Audacia e responsabilità. Sono due tra le tante parole significative presenti nell’enciclica di papa Francesco indirizzate in particolare al mondo della scienza e della ricerca auspicando per quest’ultimo un cambio di rotta. La
Laudato si’, infatti, si occupa di ambiente e sviluppo sostenibile e la preoccupazione finale è la costruzione di un mondo di pace attraverso la salvaguardia della nostra casa comune. Papa Francesco affronta senza timori il tema della scienza e della ricerca e delle tragiche distorsioni che si manifestano quando esse non sono più al servizio della vita e dell’umanità ma viceversa contribuiscono alla produzione di strumenti di distruzione e di armamenti sempre più sofisticati.

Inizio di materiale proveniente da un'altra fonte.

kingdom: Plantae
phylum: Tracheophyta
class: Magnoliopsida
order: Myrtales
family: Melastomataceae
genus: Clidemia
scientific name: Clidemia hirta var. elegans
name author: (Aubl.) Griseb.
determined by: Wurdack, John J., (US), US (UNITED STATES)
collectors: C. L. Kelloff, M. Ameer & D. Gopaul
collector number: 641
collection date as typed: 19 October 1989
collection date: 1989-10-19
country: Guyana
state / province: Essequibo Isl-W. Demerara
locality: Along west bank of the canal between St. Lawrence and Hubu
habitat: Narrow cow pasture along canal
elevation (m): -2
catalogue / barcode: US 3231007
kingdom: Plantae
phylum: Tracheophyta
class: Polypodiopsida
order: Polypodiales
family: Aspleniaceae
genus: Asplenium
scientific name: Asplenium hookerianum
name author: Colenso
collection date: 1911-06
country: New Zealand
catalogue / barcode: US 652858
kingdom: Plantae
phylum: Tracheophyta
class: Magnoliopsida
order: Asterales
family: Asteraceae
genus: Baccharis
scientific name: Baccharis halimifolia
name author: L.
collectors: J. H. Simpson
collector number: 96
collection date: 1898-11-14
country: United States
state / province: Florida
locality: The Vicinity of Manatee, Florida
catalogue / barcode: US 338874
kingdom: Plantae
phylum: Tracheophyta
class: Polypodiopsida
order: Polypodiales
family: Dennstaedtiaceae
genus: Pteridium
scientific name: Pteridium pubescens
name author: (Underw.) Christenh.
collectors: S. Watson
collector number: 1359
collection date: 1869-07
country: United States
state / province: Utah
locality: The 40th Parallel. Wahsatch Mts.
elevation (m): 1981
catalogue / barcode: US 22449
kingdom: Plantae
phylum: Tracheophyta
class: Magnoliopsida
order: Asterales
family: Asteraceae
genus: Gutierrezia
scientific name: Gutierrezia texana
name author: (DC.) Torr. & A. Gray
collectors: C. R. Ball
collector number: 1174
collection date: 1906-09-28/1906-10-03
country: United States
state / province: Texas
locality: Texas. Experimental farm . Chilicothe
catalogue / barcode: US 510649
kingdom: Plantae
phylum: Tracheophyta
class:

Nel testo si ritrova la condanna chiara e senza appello alla ricerca scientifica e alla tecnologia in ambito militare. In un passaggio cruciale il Papa scrive: «… Basta ricordare le bombe atomiche in pieno XX secolo, come il grande spiegamento di tecnologia ostentato del nazismo, dal comunismo e da altri regimi totalitari al servizio dello sterminio di milioni di persone senza dimenticare che oggi la guerra dispone di strumenti sempre più micidiali». Questa denuncia arriva in un momento in cui noi, come cittadini di Paesi occidentali, viviamo da spettatori nel mito di una guerra tecnologica in continua evoluzione. Il sostegno e il favore acritici nei confronti di questa si rafforzano quotidianamente invece di divenire un tema dibattuto in seno alle classi dirigenti delle nostre democrazie. L’esigenza di sollevare tale dibattito, peraltro, dovrebbe essere particolarmente sentita nei Paesi europei in cui – ad eccezione del Regno Unito – le grandi imprese produttrici di armamenti sono di proprietà pubblica. Invero, gli Stati europei rischiano di alimentare le guerre attuali e future non necessariamente con azioni militari dirette ma attraverso la produzione di armamenti e per mezzo di ingenti finanziamenti pubblici alla ricerca militare. Attualmente i Paesi che impiegano più risorse in ricerca e sviluppo per la difesa sono nell’ordine Francia, Regno Unito, Germania, Italia e Polonia. La crisi finanziaria del 2008 aveva nei fatti diminuito i
budget disponibili, ma la tendenza al ribasso sembra purtroppo essersi fermata. L’Italia, ad esempio, ha registrato tra il 2012 e il 2013 un aumento più che significativo del 62%. Per sostenere il finanziamento pubblico della ricerca in campo militare si propone sovente l’argomentazione dello
spillover tecnologico e dei potenziali benefici a favore dell’economia nel suo complesso. Come abbiamo già avuto modo di scrivere sulle pagine di 'Avvenire', tale argomentazione, per quanto foriera di fascino e consenso, si è però rivelata decisamente fragile alla prova dei fatti e non trova conferme in un gran numero di studi. La segretezza della ricerca in campo militare, infatti, rallenta l’introduzione nel mercato civile di eventuali innovazioni creando infine un danno e non un beneficio alle economie. E questo è particolarmente vero per i Paesi come l’Italia in cui l’offerta di capitale umano è limitata e quindi ogni nuova risorsa impiegata nella ricerca militare è sottratta al mondo della ricerca e dell’innovazione civile. La ricerca in campo militare, pertanto, oltre a sviluppare strumenti di distruzione determina un nocumento alle stesse economie in cui essa è finanziata e condotta. Una riallocazione delle risorse destinate attualmente alla ricerca militare a favore di quella civile dovrebbe essere, quindi, un’opzione di politica economica non più rinviabile per molti Paesi. Ma – come ha sottolineato papa Francesco – per questo cambio di rotta servono audacia e responsabilità. Salvaguardare la nostra casa comune è funzionale alla costruzione dell’infrastruttura di un mondo di pace. Il mondo della scienza pur non potendo far terminare le guerre in corso, può, però, svolgere un ruolo cruciale suggerendo soluzioni che aiutino a rimuovere le cause e gli incentivi di molte guerre future.